Today, morbid obesity surgery is the fastest growing branch in general surgery world wide.
Types of morbid obesity operations:
The modern morbid obesity surgery started in the United States in 1980 with the VBG operation (Vertical banded gastroplasty, or commonly known as Stomach stapling). The operation was devised by Ed Mason (Iowa, US), who is considered the god father of modern obesity surgery. Also at the same time the biliopancreatic diversion operation was developed by Nicola Scopinaro (Genoa, Italy). The stomach stapling operation became very popular and 400,000 cases have been performed to date. The Gastric or stomach bypass operation became very popular in the mid eighties in the US and has steadily grown till now where it has become the gold standard of all obesity operations especially after the operation was performed laparoscopically in 1993 by Allen Wittgrove in San Diego.. The adjustable stomach banding operation appeared in the mid nineties and it became popular in Australia and Europe but to date it has not gained big popularity in the US. The nineties was also the period where the technique of performing all the stomach obesity operations was changed to laparoscopy (4-6 small incisions, no pain, 1 day in hospital, rapid return to normal activity. A total of 1.1 million morbid obesity surgeries were performed world wide since 1980, mostly performed in the USA. Every operation has a different mechanism of action and the patient needs to be compliant with the follow up after surgeries have been performed.
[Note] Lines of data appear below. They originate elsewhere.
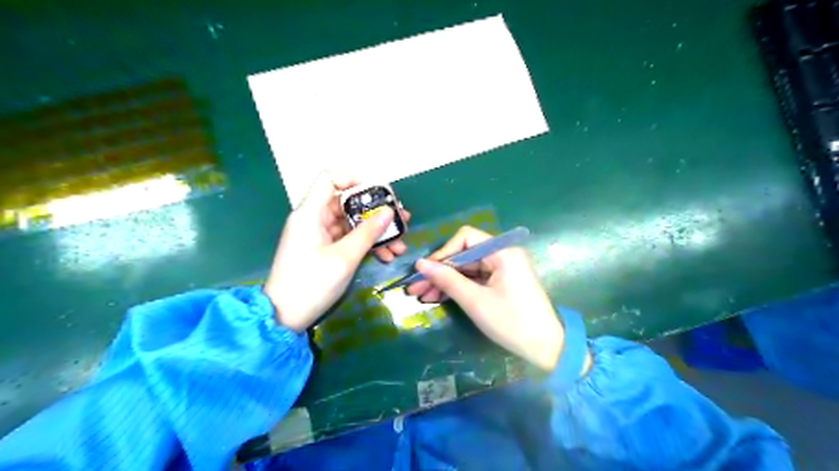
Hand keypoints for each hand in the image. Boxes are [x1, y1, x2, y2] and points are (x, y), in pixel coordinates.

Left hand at [267, 174, 412, 331]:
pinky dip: (365, 245)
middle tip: (401, 220)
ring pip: (351, 224)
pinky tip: (386, 256)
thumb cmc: (312, 283)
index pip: (330, 179)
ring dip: (375, 233)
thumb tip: (389, 211)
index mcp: (311, 213)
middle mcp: (314, 219)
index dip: (354, 179)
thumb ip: (368, 232)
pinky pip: (348, 240)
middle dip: (376, 213)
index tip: (378, 192)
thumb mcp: (345, 257)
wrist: (285, 317)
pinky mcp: (323, 250)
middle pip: (347, 204)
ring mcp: (319, 236)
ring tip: (400, 244)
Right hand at [407, 227, 562, 369]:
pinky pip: (475, 279)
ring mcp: (502, 268)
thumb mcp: (475, 301)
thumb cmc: (511, 322)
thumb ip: (447, 279)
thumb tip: (420, 264)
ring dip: (445, 281)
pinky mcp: (501, 282)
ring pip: (466, 268)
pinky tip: (438, 298)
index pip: (465, 238)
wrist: (547, 348)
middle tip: (415, 288)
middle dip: (439, 271)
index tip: (425, 272)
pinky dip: (458, 287)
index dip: (443, 253)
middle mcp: (503, 254)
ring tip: (421, 297)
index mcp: (502, 251)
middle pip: (464, 254)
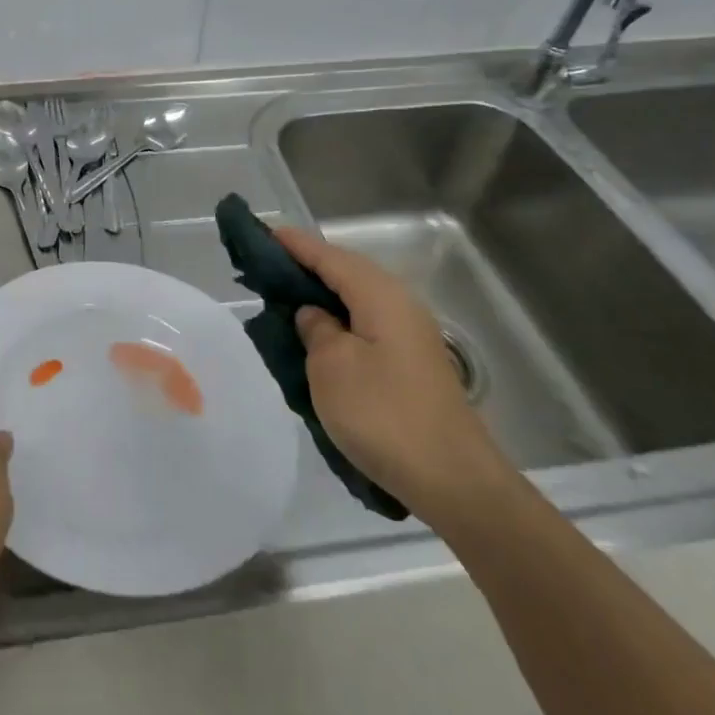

The obesity surgeon should be capable of performing all types of obesity procedures so that he will choose the best procedure for the patient. Laparoscopy (performing the operation through few tiny (0.5-1 cm) incisions) presented a giant step forward for these patients with better patient comfort and tolerability. All types of morbid obesity operations are now performed laparoscopically with 1-2 days` hospital stay. Patients start to gradually lose the excess weight and this is associated with cure from the obesity induced diseases.
So, What is the best obesity operation?
The best approach is that the surgeon becomes familiar with all 4 types to give the patient an unbiased opinion as to which operation is best for him on the short and long term. Being capable of performing all 4 types laparoscopically can eliminate the patient`s inclination to a specific procedure because it is done with the scope.